Regarding single-end reads: SEACR is also designed for data derived from read pairs, since the global background in single-end data will be relatively non-complex at the low end in the sense that it will be "quantized" by the uniform length of the reads. This can feed back into the global thresholding and may cause issues, and therefore I recommend using paired end data, though I have not systematically tested the extent to which single-end data does or does not work well.
Mike
Hi Mike,
Thanks a lot for your clear answers. We'll target a lower sequencing depth, with paired-end reads; I'll see with the wet lab team how they prefer to manage this. I thought as well about sub-sampling if I still get too much background coverage; several passes could act as "in silico replicates", and Macs2 could be tested on the whole library to compare results.
I am also wondering to what extent read pairs that overlap each other (eg PE150 on ~200bp DNA fragments) would add coverage bias and impair SEACR results? If they are a problem, is using PE50 reads an alternative even though ambiguous mapping would increase?
Thanks again!
Hi,
Overlap should not be an issue as long as adapters are properly trimmed from reads, although this can introduce its own challenges. We typically sequence only 25 bp paired end reads in order to entirely avoid complications with trimming adapters. There may be reasons to sequence longer reads (e.g. high density of repeat regions), but given the likelihood that the majority of your fragments will be shorter than 200 bp, I'd recommend using shorter read lengths where possible all else being equal. However, if there is a compelling reason for you to use 150 bp PE reads, my sense is that SEACR's performance should not be affected so long as the reads can be trimmed of adapters and coherently assembled into paired-end fragments.
Mike
Hi Mike, thanks a lot for your advice; I'll keep you in touch about how it went. Also, are the adapters that may be left in the library one of the reasons why you typically perform local alignment mapping?
Hi,
We actually typically do end-to-end mapping with bowtie2, using the following parameters:
--end-to-end --very-sensitive --no-mixed --no-discordant -q --phred33 -I 10 -X 700
The fact that we sequence such short reads enables us to get away with no real adapter trimming while still doing end-to-end mapping. Perhaps local mapping would help you with 150 bp reads, but I haven't tested that systematically.
Mike
Hi Mike,
Thanks, we'll do PE50 reads and end-to-end mapping. I got confused about that because some mapping examples show -local flag, but end-to-end should be better when possible. Now I'm looking forward to get the data!
Best regards
Hi Mike,
To follow up on this topic, we did sequence our Cut&Run experiment with PE150 as it was less expensive (1GB of data, the smallest amount we could order). I performed the SEACR analysis process after trimming to PE50 then 30 different random sub-samplings to get 300K properly-paired reads (~0.5x coverage on our specie); also at 0.5x with full-length reads; also with full PE150 library (~50x) using MACS2. Unfortunately, the results are not meaningful as it seems the IP library was not enriched in our histone mark loci for some reason. We may try this again if the wet lab colleagues find what went wrong, I'll keep you informed if it works next time.
Best regards
Hi,
Thanks for following up--please keep me updated if you make any progress, and I will post here if I come up with a fix that will allow for using deeper data of the sort that you have.
Mike
Hello,
I wonder if there are guidelines regarding number of reads (or pairs) to get from sequencing for non-human Cut&Run experiments?

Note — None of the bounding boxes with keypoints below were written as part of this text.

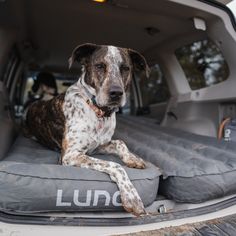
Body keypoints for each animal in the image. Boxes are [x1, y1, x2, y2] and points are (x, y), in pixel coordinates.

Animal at [25, 43, 150, 217]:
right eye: (99, 66)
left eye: (125, 68)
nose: (116, 93)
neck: (98, 112)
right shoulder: (70, 155)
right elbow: (115, 165)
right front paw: (131, 197)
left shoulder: (98, 146)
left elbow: (120, 142)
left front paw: (133, 158)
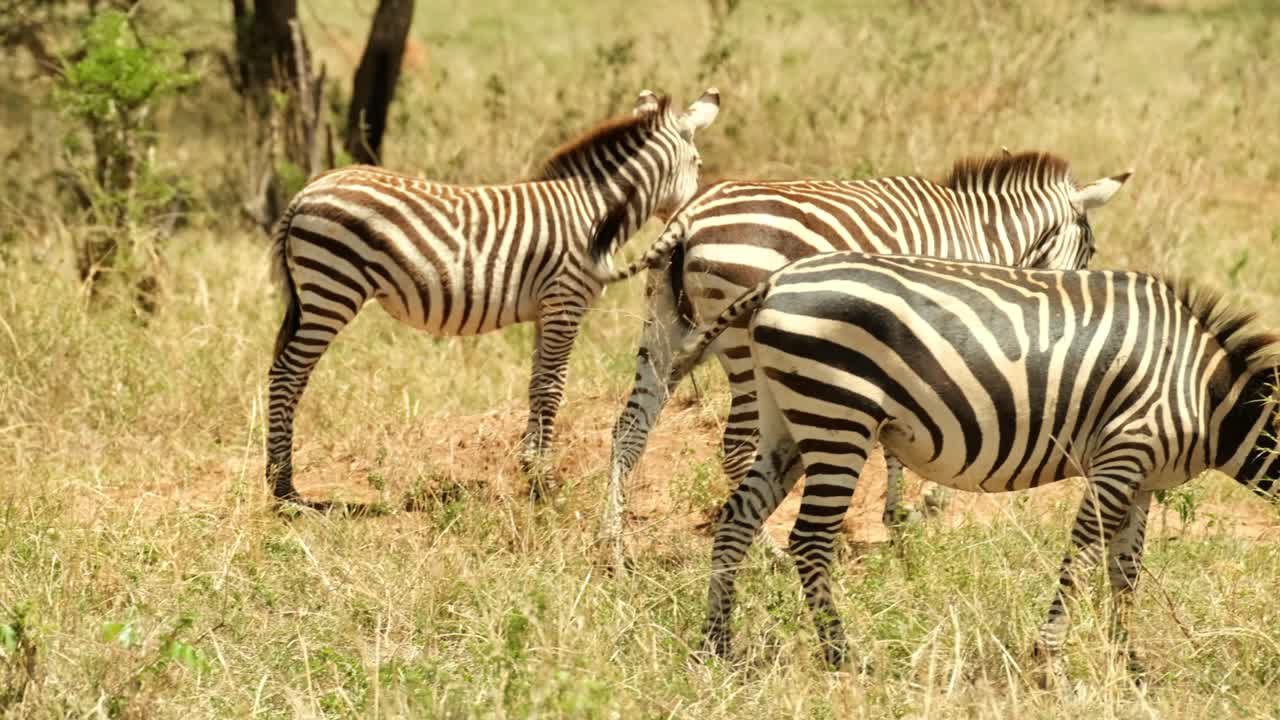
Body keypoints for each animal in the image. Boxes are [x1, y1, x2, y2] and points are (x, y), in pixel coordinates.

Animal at [265, 88, 720, 502]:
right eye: (698, 164)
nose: (696, 212)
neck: (593, 215)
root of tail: (306, 191)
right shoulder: (565, 302)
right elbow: (552, 387)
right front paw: (545, 483)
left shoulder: (546, 311)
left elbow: (537, 385)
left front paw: (531, 471)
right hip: (333, 287)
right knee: (288, 373)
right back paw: (284, 487)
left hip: (319, 293)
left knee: (287, 371)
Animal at [599, 151, 1132, 570]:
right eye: (1091, 248)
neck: (982, 234)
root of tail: (689, 216)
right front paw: (928, 502)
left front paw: (898, 515)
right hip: (739, 342)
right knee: (735, 447)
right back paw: (767, 549)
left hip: (664, 329)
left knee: (629, 430)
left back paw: (615, 548)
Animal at [666, 251, 1280, 681]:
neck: (1204, 392)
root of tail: (777, 281)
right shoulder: (1121, 455)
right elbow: (1083, 554)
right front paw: (1047, 661)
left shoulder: (1143, 478)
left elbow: (1124, 571)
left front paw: (1127, 667)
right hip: (837, 414)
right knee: (810, 539)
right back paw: (843, 657)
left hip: (788, 421)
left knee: (736, 522)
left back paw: (714, 648)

I'm working on a diatom species (~28M bp genome) and 10 millions PE-150 reads would result on very few 0-coverage regions (~54x coverage in average), leading to a very high background in control sample. The same 10M PE-150 reads represent around 0.5x average coverage for a 3.2G bp human genome. If I scale linearly, it would mean only ~90K reads for my diatom.
As SEACR is sensitive to high background, would you advise to target the same value on much smaller genomes, or it doesn't really matter as long as the signal/noise ratio is roughly the same? Also, is it advisable to sequence deeper if using single-end reads?